At government level, Courtenay thinks the U.S. is far behind countries like the United Kingdom and Australia in terms of national policies specifically aligned with men's health care needs.
A proposed Office of Men's Health within the Department of Health and Human Services — envisioned as complementary to offices on women's health and minority health — is "dead in the water at this point," he says.
The European Men's Health Forum, in a just-published review of policies in 11 countries, gives high marks to several governments but describes the situation for men's health in the U.S. as "dire."
But Scott Williams, vice president for professional relations and public policy with the Men's Health Network in Washington, D.C., is "cautiously optimistic" such an office will become a reality.
He sees this happening either as part of the current push toward health care reform or through specific legislation introduced in April and now before the House Energy and Commerce Committee.
Marsha Gelt, family planning training director at the Oakland, Calif., office of the Center for Health Training, sees the value of involving men and women in each other's health care.
In the last 20 years, she says, people have come to realize that reproductive health care is not exclusively a women's issue. "It's everyone's issue, certainly the male partners. There's an effort now to remember there are two people in a relationship."
Gelt describes the inclusion of men as equal partners as a "paradigm shift" in reproductive health care and argues strongly in favor of women being more closely involved in men's health.
The Men's Health Network is doing just that. "Engaging women in the men's health care debate has moved things forward," says Williams. "We want to tap into the passion and energy women have for health care and for the men in their lives."
In one campaign, Women Against Prostate Cancer, women talk about the impact the loss of a husband, father or other male can have emotionally, physically and financially on them and their families.
"We've never equated men's and women's well-being," he says, referencing the "women and children first" mentality of the Titanic and the way men are always the first to go off to war.
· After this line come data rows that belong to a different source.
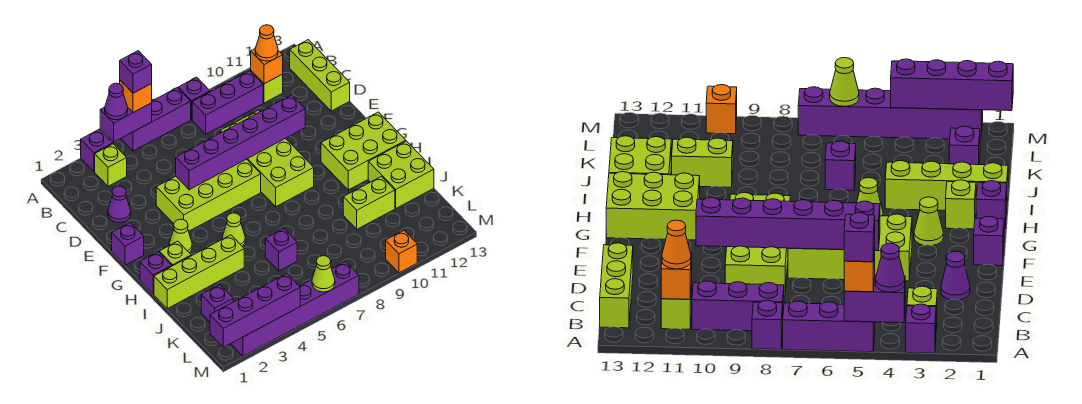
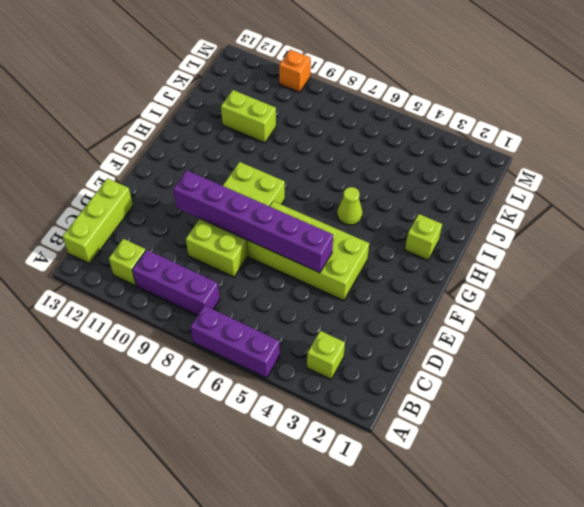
none -> purple brick A3 level 1
none -> purple brick A8 level 1
none -> purple cone D2 level 1
none -> purple brick F1 level 1

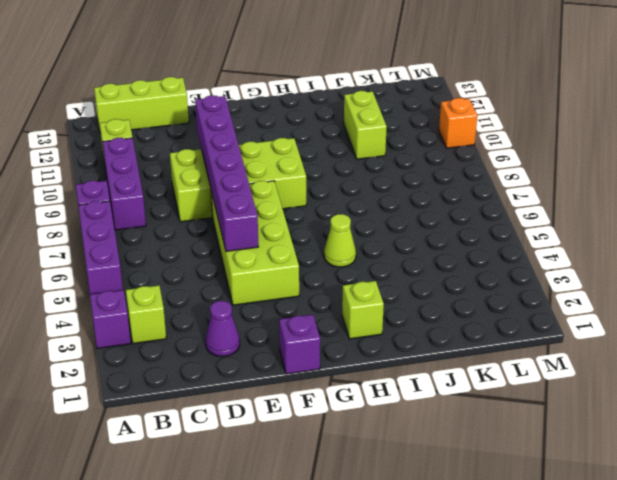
none -> lime cone G3 level 1
none -> lime brick G11:H13 level 1
none -> purple brick H1 level 1
none -> lime brick I1:I4 level 1

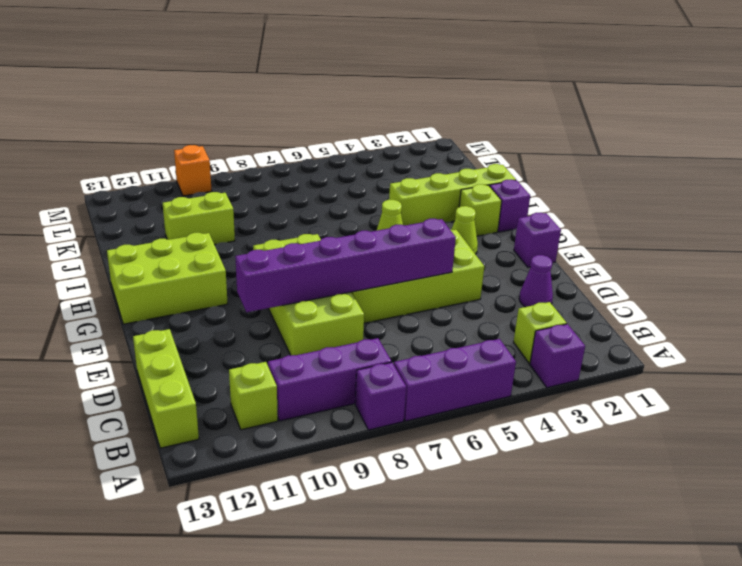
none -> lime brick I12:J13 level 1
none -> purple brick J6 level 1
none -> purple brick K2 level 1
none -> purple brick M2:M7 level 1

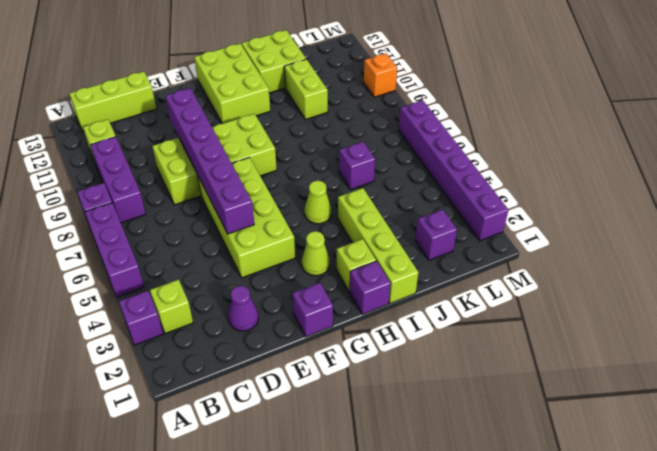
none -> purple brick A4:A5 level 2
none -> orange brick B11 level 2
none -> purple brick M1:M4 level 2
none -> lime cone M6 level 2

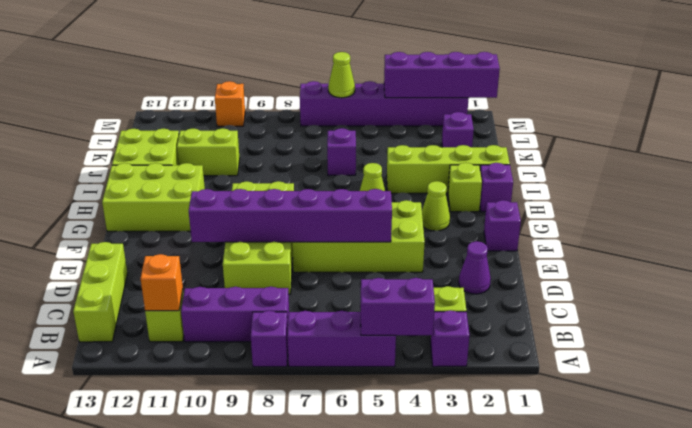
none -> purple cone A4 level 3
none -> orange brick A5 level 3
none -> orange cone B11 level 3
none -> purple brick A5 level 4

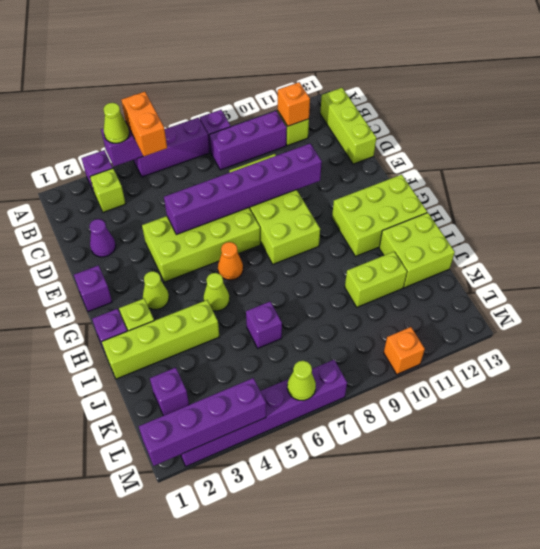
lime cone A4 level 3 -> purple cone A4 level 3
orange brick A5:B5 level 3 -> orange brick A5 level 3
orange cone G6 level 1 -> orange cone B11 level 3
none -> purple brick A5 level 4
"We value men in lots of ways but not their physical well-being. We need to elevate men and make them feel more welcomed into health care, more than just penises and prostates."
After a national survey he conducted revealed very few professional men's health courses, Zoske created Gender Health, now an elective in the nursing program at Empire State College, State University of New York.
The author of Men's Health & Wellness: 50 Health Promotion Ideas for Educators, Planners and Practitioners, Zoske believes education should also include teaching young schoolboys to develop a more nurturing relationship with their bodies.
"Health care in lots of ways is very feminine," he says. "Women pay attention to their bodies. When they have a concern, they go to the doctor and get it resolved. Men don't do that. That's the opposite to the male way of thinking."
To deliver its message where people "live, work, play and pray," the Men's Health Network presents workplace programs for men and women, while Healthy Sundays introduces a faith-based dimension to the health and wellness debate.
The network has also embraced the appeal of sports and entertainment, most famously holding free health screenings and information sessions inside the Washington Redskins' locker room.
The chance to tread the same turf as NFL players has proved a big draw, says Williams — during one five-hour clinic, health professionals saw more than 700 veterans and their families.
The use of sports celebrities and major sporting venues is a model the network hopes to take on the road. "We've seen this work with the Redskins, and we know the interest is there," says Williams. "It depends on resources, but that's the dream."